Legacy of archaeologist Mick Aston to enhance community engagement at Ipplepen
The College of Humanities has received a generous legacy donation from the late archaeologist Professor Michael Antony "Mick" Aston, to benefit its Archaeology department.
Mick Aston (1 July 1946 – 24 June 2013) has left £8,000 to the Department of Archaeology at the University of Exeter following his death at the age of 66. Mick was a passionate advocate for the widespread availability of academic research in archaeology. Professor of Landscape Archaeology at the University of Bristol, Mick Aston helped to maximise the popularity of archaeology through his role as the resident archaeologist on Channel Four’s series Time Team, from 1994 to 2011.
The Archaeology Department has stated that the bequest will be used to enhance community engagement with the long-term research project investigating a late prehistoric, Romano-British, and early medieval settlement at Ipplepen, near Newton Abbot, in Devon.

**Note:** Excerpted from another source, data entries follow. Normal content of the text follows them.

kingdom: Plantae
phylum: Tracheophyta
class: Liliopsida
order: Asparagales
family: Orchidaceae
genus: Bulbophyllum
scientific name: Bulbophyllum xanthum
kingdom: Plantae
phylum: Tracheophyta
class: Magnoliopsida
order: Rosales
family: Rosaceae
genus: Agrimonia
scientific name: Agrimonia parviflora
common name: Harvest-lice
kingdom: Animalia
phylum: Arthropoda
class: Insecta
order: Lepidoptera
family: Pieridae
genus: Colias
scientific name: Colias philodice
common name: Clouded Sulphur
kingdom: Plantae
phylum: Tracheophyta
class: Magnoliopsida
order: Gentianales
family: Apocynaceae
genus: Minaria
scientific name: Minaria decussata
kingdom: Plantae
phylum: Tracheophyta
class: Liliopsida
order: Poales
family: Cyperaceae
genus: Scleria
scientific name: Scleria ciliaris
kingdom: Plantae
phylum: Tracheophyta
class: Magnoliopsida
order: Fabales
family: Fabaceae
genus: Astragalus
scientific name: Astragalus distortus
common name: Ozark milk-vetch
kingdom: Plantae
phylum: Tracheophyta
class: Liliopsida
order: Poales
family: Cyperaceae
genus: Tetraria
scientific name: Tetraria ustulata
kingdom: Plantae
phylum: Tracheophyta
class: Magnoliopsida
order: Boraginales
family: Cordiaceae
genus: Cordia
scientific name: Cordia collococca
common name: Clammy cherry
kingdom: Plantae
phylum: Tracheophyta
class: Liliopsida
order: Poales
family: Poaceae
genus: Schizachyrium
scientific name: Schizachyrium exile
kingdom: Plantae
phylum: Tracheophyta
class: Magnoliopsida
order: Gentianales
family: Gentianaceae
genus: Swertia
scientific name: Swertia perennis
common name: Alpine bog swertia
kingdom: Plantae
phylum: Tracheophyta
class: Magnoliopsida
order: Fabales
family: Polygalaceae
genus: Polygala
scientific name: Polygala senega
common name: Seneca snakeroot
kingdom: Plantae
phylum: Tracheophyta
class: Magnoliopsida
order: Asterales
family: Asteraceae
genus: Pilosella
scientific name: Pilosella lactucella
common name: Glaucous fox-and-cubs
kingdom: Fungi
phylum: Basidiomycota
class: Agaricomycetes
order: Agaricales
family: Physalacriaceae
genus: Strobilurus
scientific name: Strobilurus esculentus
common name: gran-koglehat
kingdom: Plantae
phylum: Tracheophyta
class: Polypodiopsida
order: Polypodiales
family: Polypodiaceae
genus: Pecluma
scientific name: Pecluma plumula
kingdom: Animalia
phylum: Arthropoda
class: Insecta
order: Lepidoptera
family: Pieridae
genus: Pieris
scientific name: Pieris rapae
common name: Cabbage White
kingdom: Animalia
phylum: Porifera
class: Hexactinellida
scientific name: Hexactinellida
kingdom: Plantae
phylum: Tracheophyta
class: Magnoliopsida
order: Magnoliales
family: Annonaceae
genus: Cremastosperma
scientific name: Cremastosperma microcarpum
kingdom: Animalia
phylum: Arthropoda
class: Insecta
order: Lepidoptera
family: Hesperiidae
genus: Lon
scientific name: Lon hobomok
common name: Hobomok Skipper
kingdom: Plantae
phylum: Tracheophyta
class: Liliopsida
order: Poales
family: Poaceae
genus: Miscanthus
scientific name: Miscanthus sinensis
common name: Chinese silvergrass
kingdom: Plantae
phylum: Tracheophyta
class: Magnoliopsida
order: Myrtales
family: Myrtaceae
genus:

Part of this project is an annual Field School, which provides students and members of the local community with the opportunity to undertake training in archaeological excavation free of charge.
Stephen Rippon, Professor of Landscape Archaeology at the University of Exeter and friend of Mick Aston, said: “The University of Exeter has a strong commitment to community engagement in its work, and Mick’s generous bequest will allow us to continue to provide places for local people on our training excavation at Ipplepen, and enable us to provide proper supervision for those local volunteers.”
He added: “Mick always had a strong commitment to community archaeology, and his long-term projects at Shapwick and Winscombe in Somerset are a model for how local people can become involved in university-based research.”
Mick Aston began his academic career at the University of Oxford, eventually moving to the University of Bristol where he remained, latterly as Emeritus Professor, from 1996 until 2004. He was widely published, with his most well-known volumes including Interpreting the English Village (2013), The Shapwick Project, Somerset (2007), Interpreting the Landscape (1985), and Archaeology is Rubbish (2002, with Time Team presenter Sir Tony Robinson). In recent years, Mick had led a team of volunteers researching the landscape history of his home village of Winscombe in Somerset.
Mick Aston was elected a Fellow of the Society of Antiquaries in 1976 and of the Royal Geographical Society in 2010. From 2004 Mick was Honorary Visiting Professor at the University of Exeter. He undertook teaching and postgraduate supervision and in 2012 Mick volunteered his time to visit the College of Humanities at the Archaeology Careers Fair, where he met current students and gave them advice on forging a career in the sector. In that same year, he received a lifetime achievement award at the British Archaeological Awards.